We are all addicted to the fashion nostalgia drug. Walk through any trend setting locale of London and those eras you had firmly packed into boxes and gladly forgotten seem once again to be adorning our streets. If you thought the ‘90s had died with curtain haircuts and double denim, it appears, sadly, you would be wrong. Luckily, with the power of hindsight and perhaps selection, the reinvention of fashion history to form a new amalgamation of contemporary style can only be a good thing. In the wake of Dr Martens 50th anniversary and with the progression of Shane Meadow’s This is England into a televised series it seems the essence of the Skins has been revived in contemporary culture and the style has inevitably followed, unsurprisingly in exactly the same place it had started, east London.

The Skinheads are fundamentally misunderstood, marred by the nationalist right wing factions of the 1980s revival; the core ethics of the original 1960s ‘Trojan Skinheads’ are largely forgotten. To be a Skin first time around was to recall a time of the dying working class community, before the machine replaced the worker, before your row house was bulldozed in place of de-personalised flats, a time when you actually knew your neighbours. They originally rejected anything mainstream, including politics, and chose instead to form an unconventional “family”, one with its own values, music taste and style. Jack asked a contemporary ‘80s revival Skinhead Dan Purcell, why he thought people became Skins, he said, “It’s a belonging, it’s like everyone who I know who is a Skin, has had something in their past happen to want to give this reaction…and I would agree”.
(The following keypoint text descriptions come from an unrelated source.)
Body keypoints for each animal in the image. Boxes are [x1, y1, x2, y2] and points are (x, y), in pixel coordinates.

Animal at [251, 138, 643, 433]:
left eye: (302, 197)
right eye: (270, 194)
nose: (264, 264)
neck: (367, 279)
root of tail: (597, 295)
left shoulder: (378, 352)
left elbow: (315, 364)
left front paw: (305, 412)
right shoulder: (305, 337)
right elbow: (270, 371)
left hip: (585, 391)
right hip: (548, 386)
Their style was an extended caricature of the traditional working class labouring hero or the misled boys of the Victorian borstal, it’s classic Brit, when everything is changing, we retrogress. Check shirts, buttoned to the top, Levi’s jeans with precise turn-ups, heavy denim jackets, Crombie wool coats, pea head beanies, Dr Martens boots, shaven heads (sound familiar?). The girls too chose to dress like the blokes, shaving their heads as an emblem of alternative femininity. These young women did not want to run a stable home or express their opinions eloquently and calmly like their mothers, they carried weapons, hung around on the back streets and were living testament to the we “can look after ourselves just as good as you lot” attitude. Although the 1960s was seen as a period of sexual and social liberation for women, mainstream fashion, characterised by the designs of Ossie Clark and the ‘Twiggy’ look still adhered to an image of ultra femininity. In true Skin style, the girls of the movement refuted this completely and their presence within the public sphere could be said to have provided an intro to the escalating androgyny that has persisted in fashion since the ‘80s.
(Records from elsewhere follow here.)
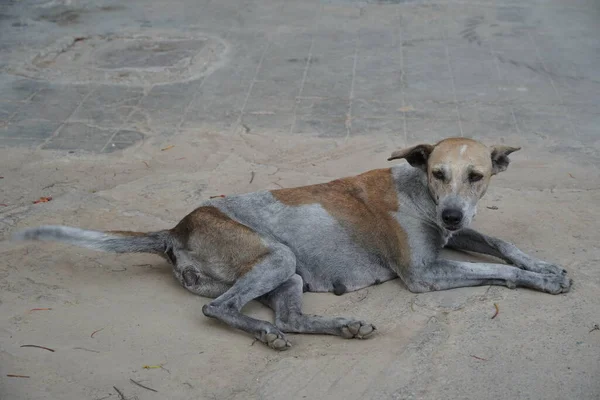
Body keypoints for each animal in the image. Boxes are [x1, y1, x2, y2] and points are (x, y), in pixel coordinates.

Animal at [11, 138, 568, 350]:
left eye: (477, 176)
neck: (419, 191)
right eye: (438, 172)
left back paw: (342, 325)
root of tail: (177, 228)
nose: (451, 213)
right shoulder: (424, 275)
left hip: (290, 271)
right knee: (219, 308)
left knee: (292, 318)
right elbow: (498, 268)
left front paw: (543, 264)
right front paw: (539, 280)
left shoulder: (459, 232)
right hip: (277, 257)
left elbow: (501, 242)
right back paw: (264, 333)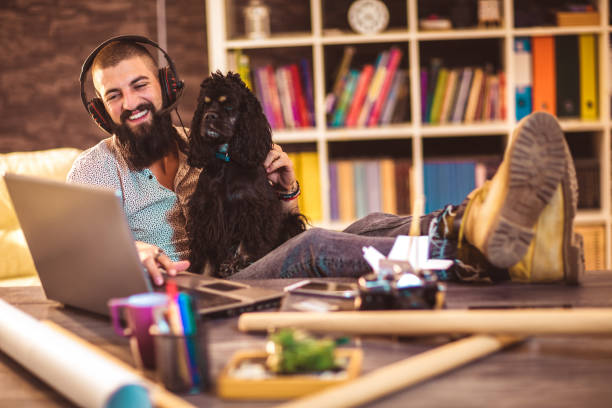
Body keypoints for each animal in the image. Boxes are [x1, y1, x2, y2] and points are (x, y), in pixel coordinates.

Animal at [185, 72, 306, 278]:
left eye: (229, 105)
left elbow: (247, 242)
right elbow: (207, 258)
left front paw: (236, 264)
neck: (226, 160)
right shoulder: (206, 215)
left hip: (290, 222)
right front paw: (204, 274)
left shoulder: (252, 208)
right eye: (205, 105)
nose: (208, 116)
The cyclical nature of style trends is no state secret. With Daisy Lowe fronting the new Dr Martens campaign, the success of This is England ’86 and Britain’s love for anything old school it is no surprise that the Skin style has filtered through to contemporary street fashion. The trend this winter for ankle length rolled jeans, plaid shirts matched with oversized hoodies, denim jackets and Dr Martens boots is certainly reminiscent of the workman Skinhead style, if with a baggier grunge twist.

Of course that doesn’t mean if you strap on a pair of DMs and a check shirt you’re trying directly to be a Skin and importantly the people wearing the clothes have drastically changed (I don’t think a St Martin’s student, partial to blogging and Thursday nights in Dalston would have quite fitted in with the Petticoat Lane Skins of ’69). The reason for the styles persistence is perhaps tied up within a distinctly British ethic, nostalgia. We continually re-imagine and re-appropriate the past through our present style, whether its modeling yourself on Rayenne Graff in My so-called life, or on the image of the 1960s Skinhead, out of fashion will inevitability be in, authentic will always be prized above the re-made and Britain will always look to the past.